- _Action item_: Could you write out all of the records below word for word, leaving the pictures out?

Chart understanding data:

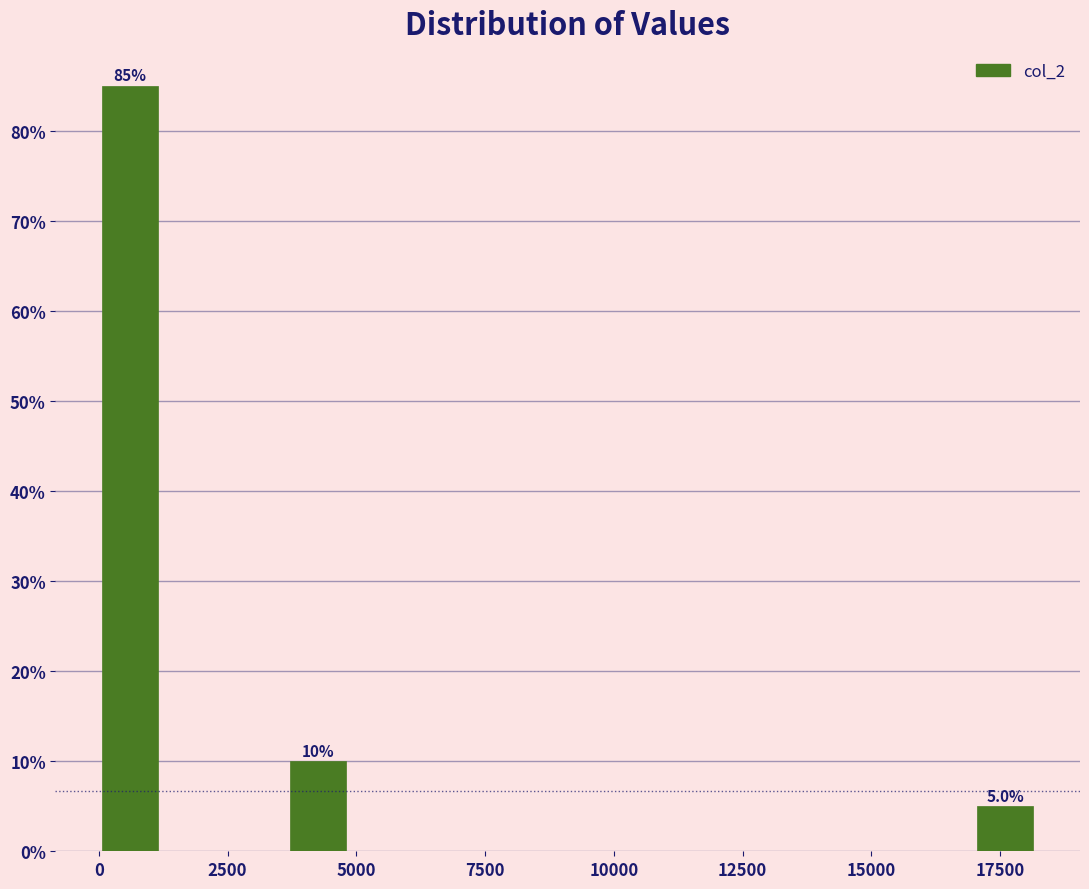

Read against the x-axis, roughly where is the centre of the tallest bar?

500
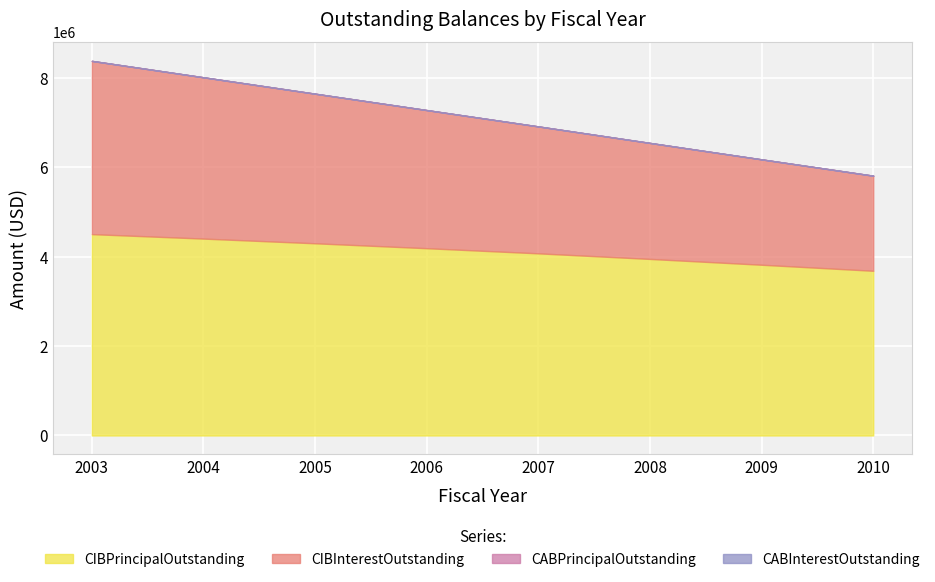

Does the chart display data point markers on the line(s)?

No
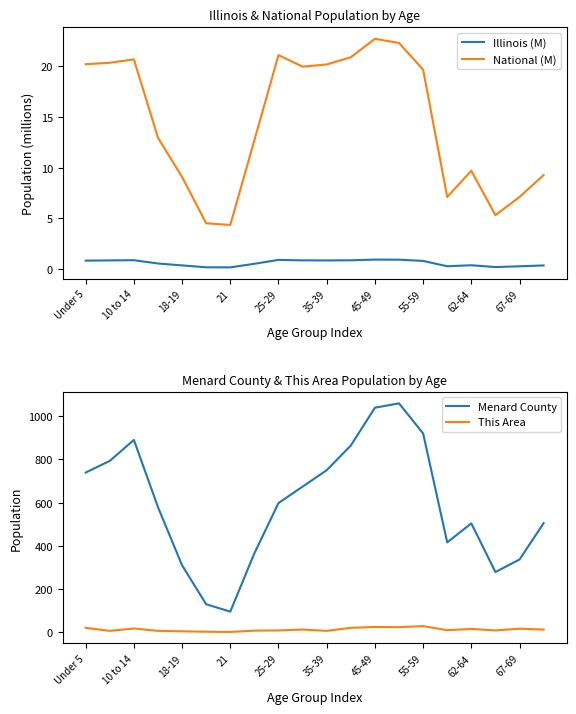

The value of Illinois (M) at 45-49 is 0.9. True or false?

True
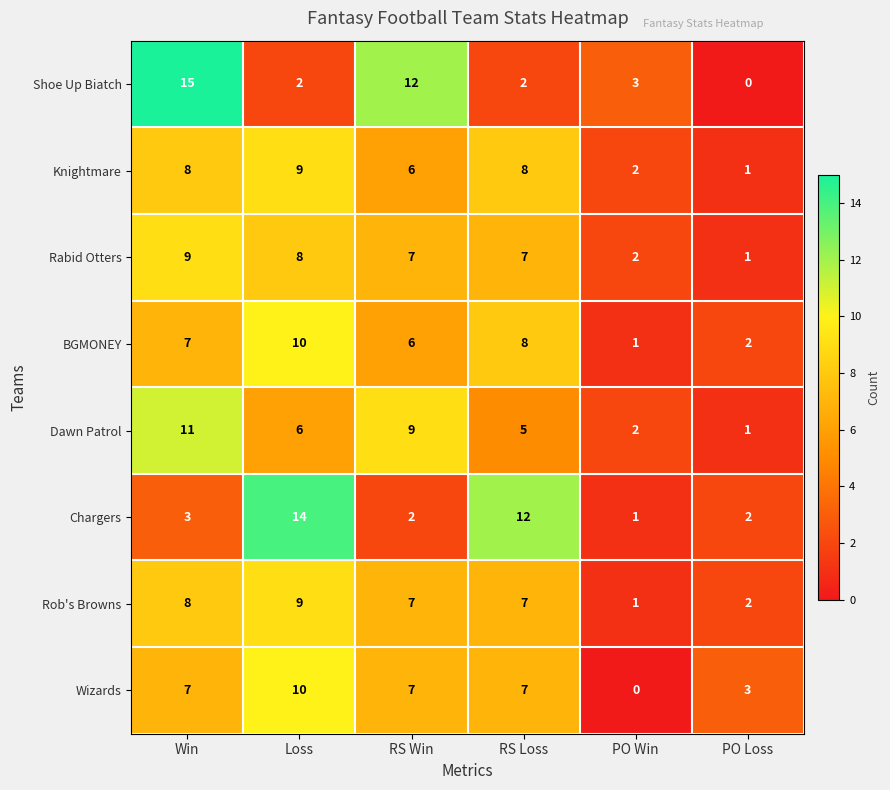

Where is Knightmare nearest to the value 5?

RS Win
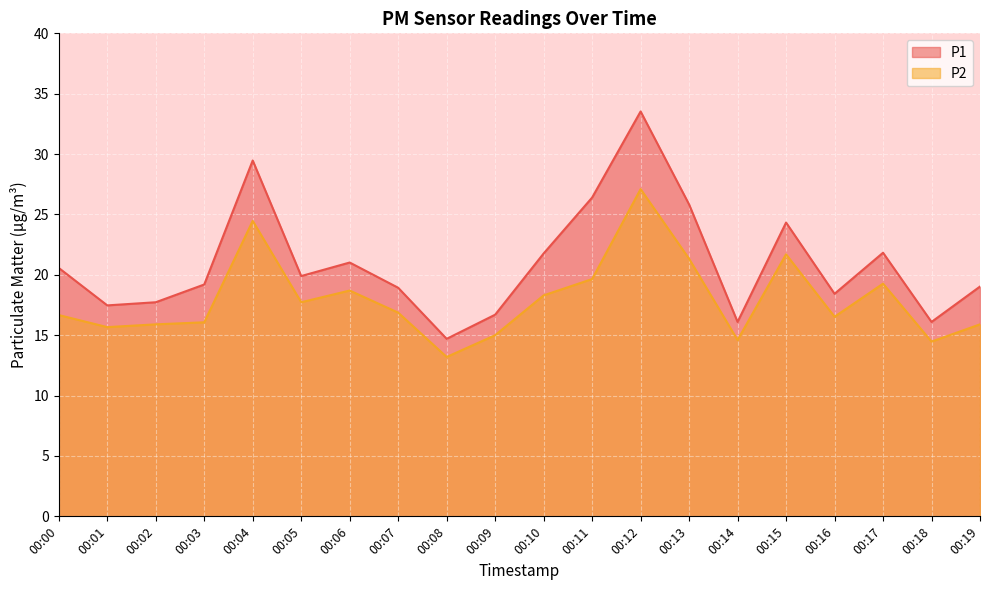

The value of P2 at 00:11 is 19.6. True or false?

True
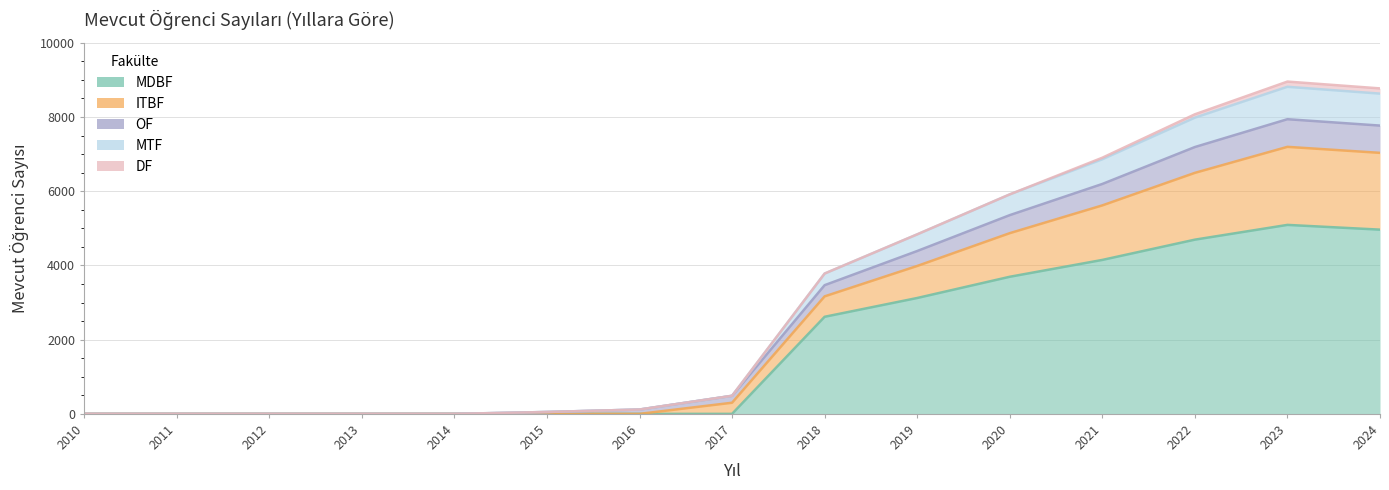

At which category is the sum across all series the highest?

2023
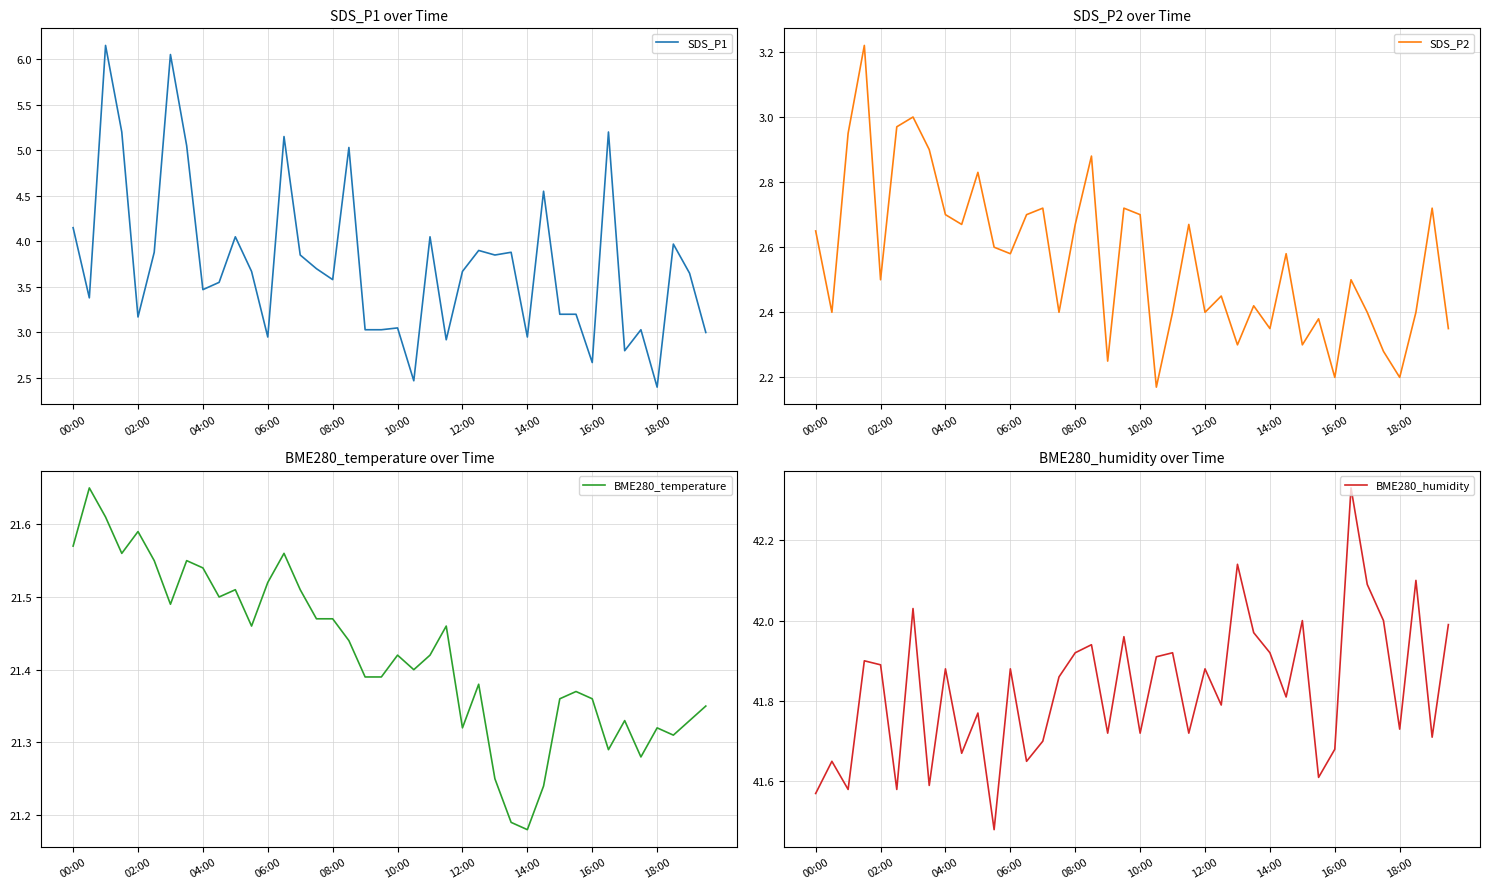

Rank the series by their maximum value, from highest to lowest.

BME280_humidity, BME280_temperature, SDS_P1, SDS_P2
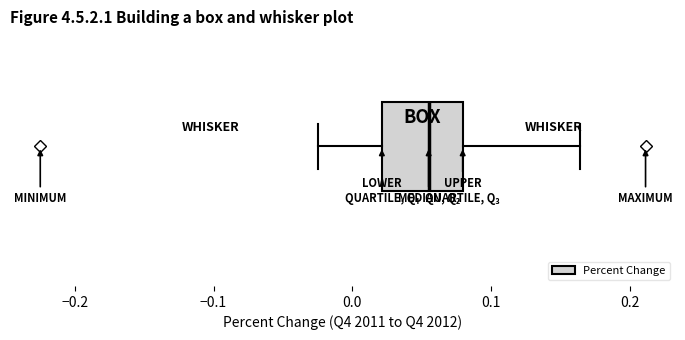

Where does the left whisker of the box end on the x-axis? The values are not printed on the chart, so give them approximately, as read against the axis.

-0.02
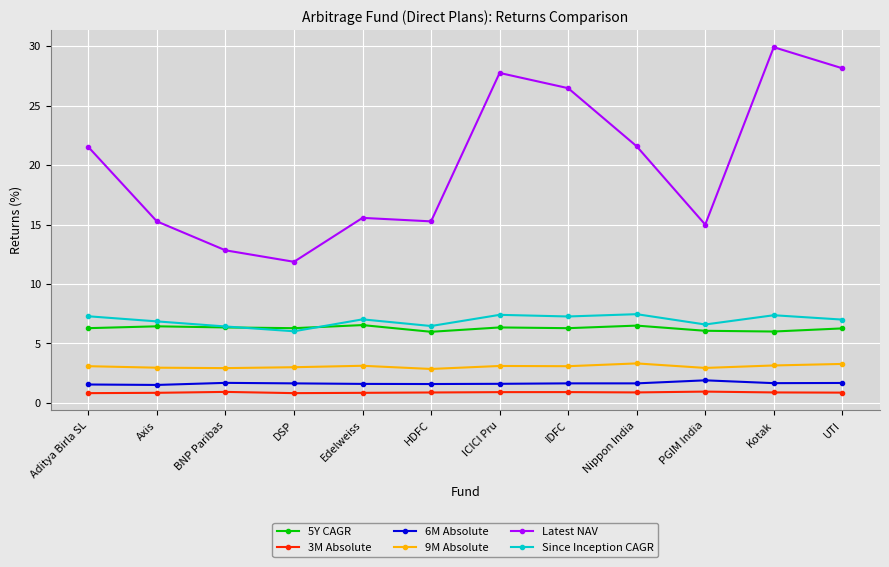

What is the highest value of the 3M Absolute series?

1.0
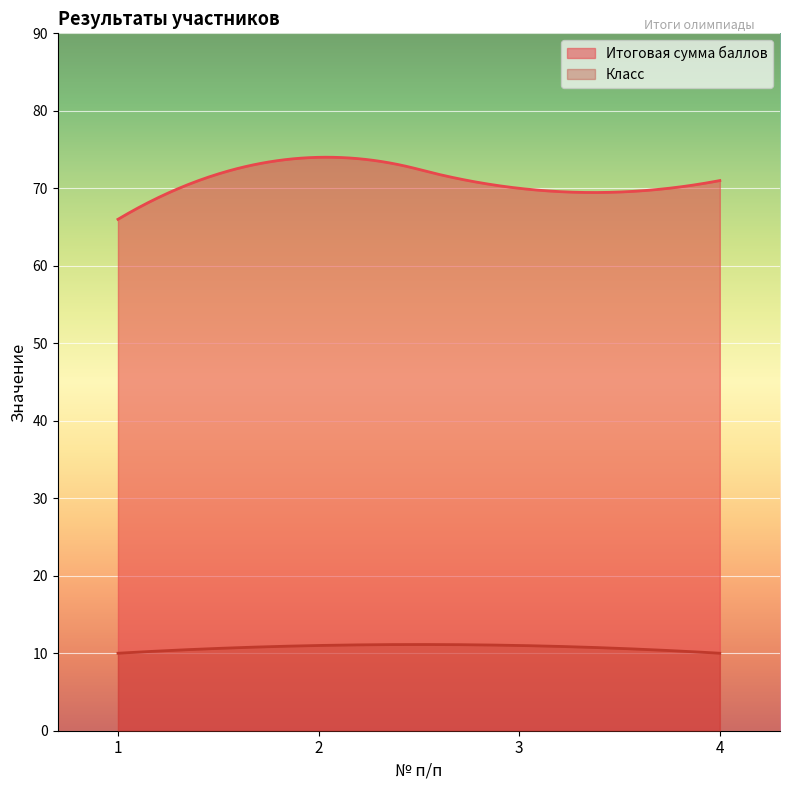

What is the difference between the highest and lowest values at 2?

63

- _Solution for this problem_:
Read against the x-axis, roughly where is the centre of the tallest bar?

500

Does the chart display data point markers on the line(s)?

No

The value of Illinois (M) at 45-49 is 0.9. True or false?

True

Where is Knightmare nearest to the value 5?

RS Win

The value of P2 at 00:11 is 19.6. True or false?

True

At which category is the sum across all series the highest?

2023

Rank the series by their maximum value, from highest to lowest.

BME280_humidity, BME280_temperature, SDS_P1, SDS_P2

Where does the left whisker of the box end on the x-axis? The values are not printed on the chart, so give them approximately, as read against the axis.

-0.02

What is the highest value of the 3M Absolute series?

1.0

What is the difference between the highest and lowest values at 2?

63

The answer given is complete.